In short, when a district judge communicates only the length of the sentence, we have nothing to review but the result. We do not know how the result was reached. In such a case, we could draw impressions from a cold record, form our view under applicable criteria, and set aside the district court's result if it differed from our own. But this would be tantamount to the exercise of appellate sentencing discretion. It would not represent review of sentencing discretion exercised in the district court. We decline to distort the appellate function in this way.

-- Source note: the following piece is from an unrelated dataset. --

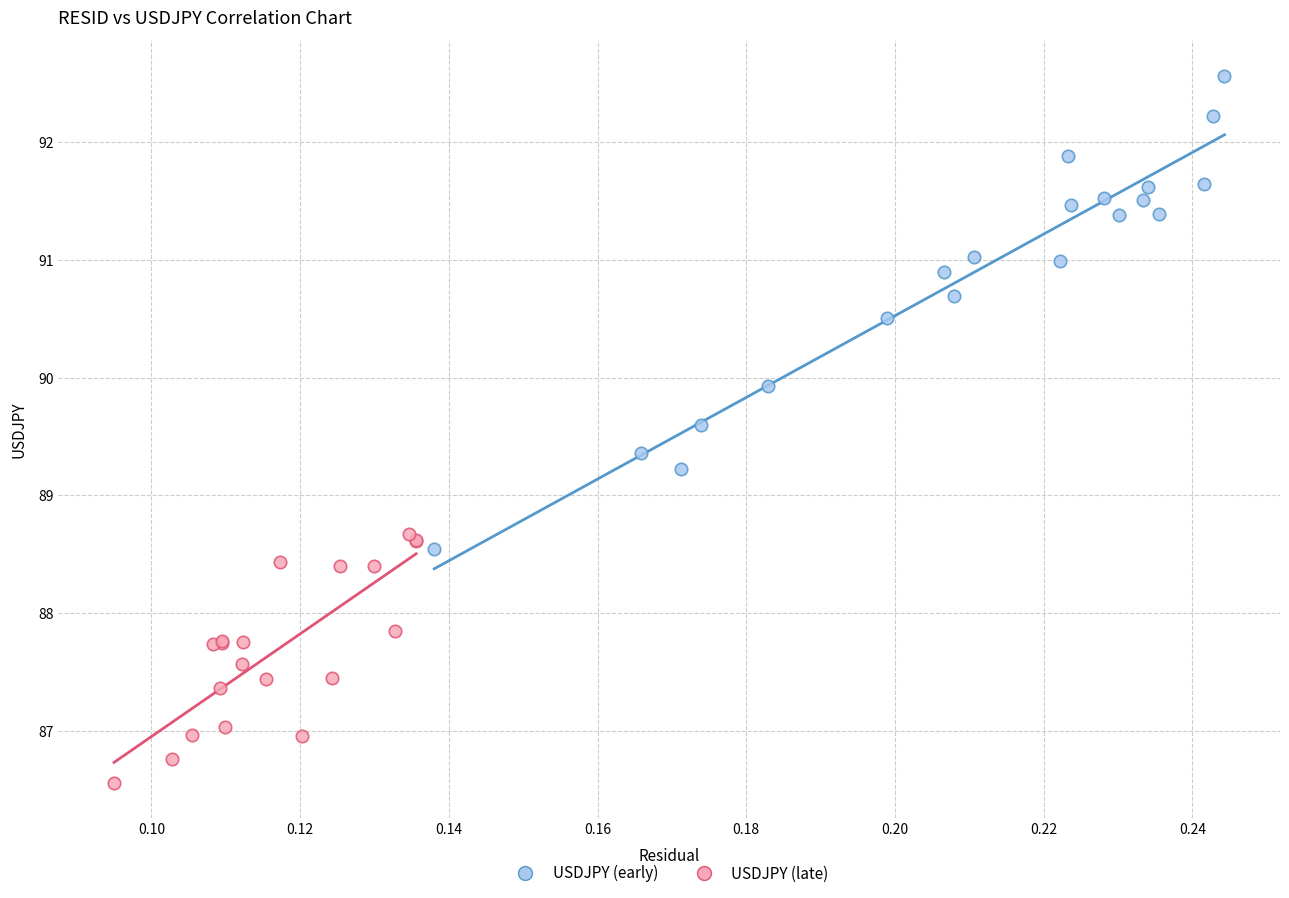

Which series reaches the minimum Y coordinate?

USDJPY (late)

In the present case, we have only the result a ten-year, indeterminate sentence. The sentence is within the statutory maximum for voluntary manslaughter. I.C. § 18-4007. But we are not informed of *1391 the reasons why the district judge eschewed probation for confinement, nor how he determined the length of the sentence. Accordingly, we hold that the sentence must be vacated, and the case remanded for resentencing. The district judge shall indicate of record his reasons for the sentence then imposed. If that sentence is also appealed, the procedures available under I.A.R. 44 may be employed to expedite a final determination in the case.

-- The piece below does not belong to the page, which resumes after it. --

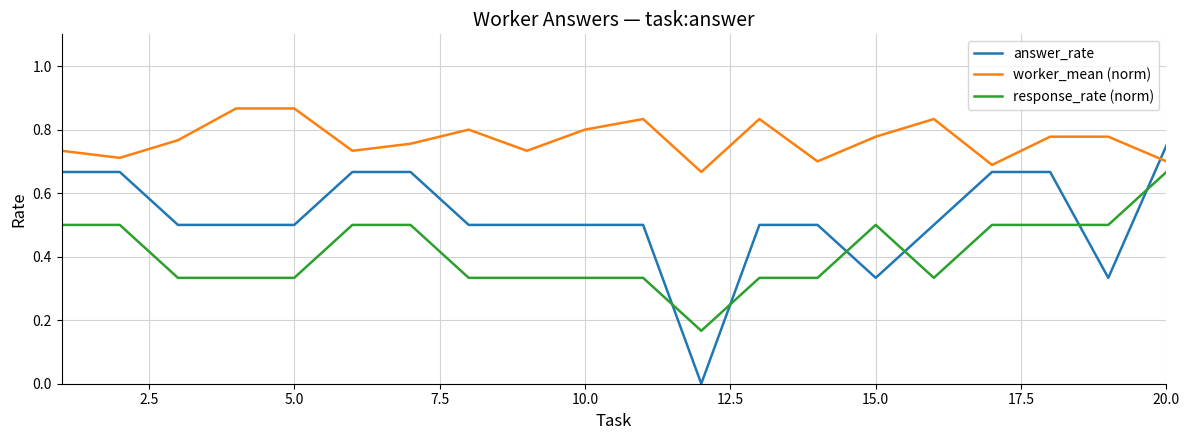

Which series has the largest range (max minus min)?

answer_rate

The future implications of our holding are limited. We do not suggest that a sentence unsupported by a statement of reasons is invalid. We simply hold that meaningful appellate review requires such a statement in the record. Moreover, this case like the Gonzales and Toohill cases which preceded it is an appeal from a sentence imposed for commission of a felony. Our holding does not extend to sentences for misdemeanors. The high volume of misdemeanor sentences, and the relatively low incidence of appellate review of such sentences, make it inappropriate to require statements of reasons, on the record, in every such case. For purposes noted in Gonzales, trial judges are encouraged but not required to give reasons in misdemeanor cases when, and to the extent, it is feasible to do so.

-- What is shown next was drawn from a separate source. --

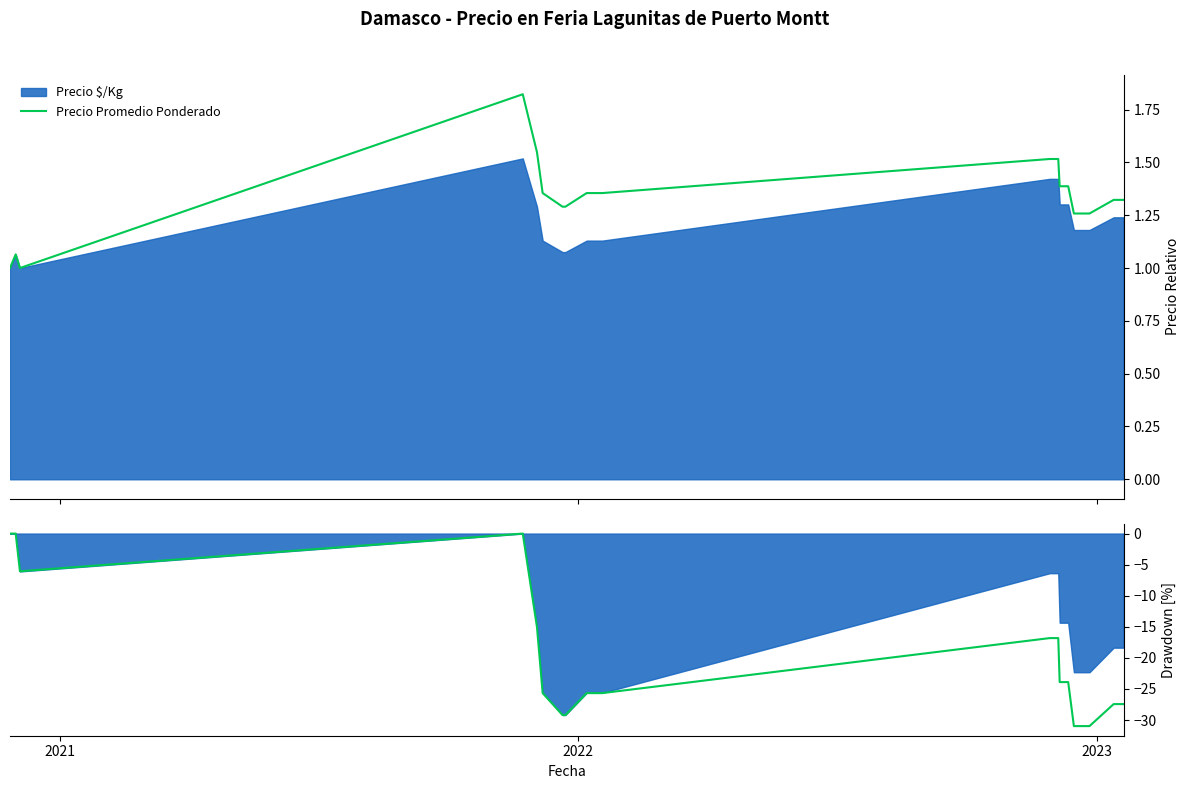

What is the smallest value displayed?

-31.0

Finally, we must determine whether our holding will apply retroactively or prospectively. This determination is guided by three criteria: (a) reliance upon the prior rule of law, (b) the purpose of our new holding, and (c) its effect upon the administration of justice. Gay v. County Commissioners of Bonneville County, 103 Idaho 626, 651 P.2d 560 (Ct.App. 1982). Until now, our district judges have been entitled to rely upon prior Idaho case law which did not clearly require sentences to be supported by reasons stated of record. The purpose of the new requirement will be served adequately by prospective application. Conversely, the administration of justice would be adversely affected if final sentences, or sentences appealed on grounds other than lack of stated reasons, were disturbed by retroactive application of our holding. We conclude that our holding should apply only to future appeals and to appeals now pending in which a district judge's failure to state any reason for a sentence has been specified as an issue.
The sentence imposed in this case is vacated. The case is remanded for resentencing in conformity with this opinion.
WALTERS, C.J., and SWANSTROM, J., concur.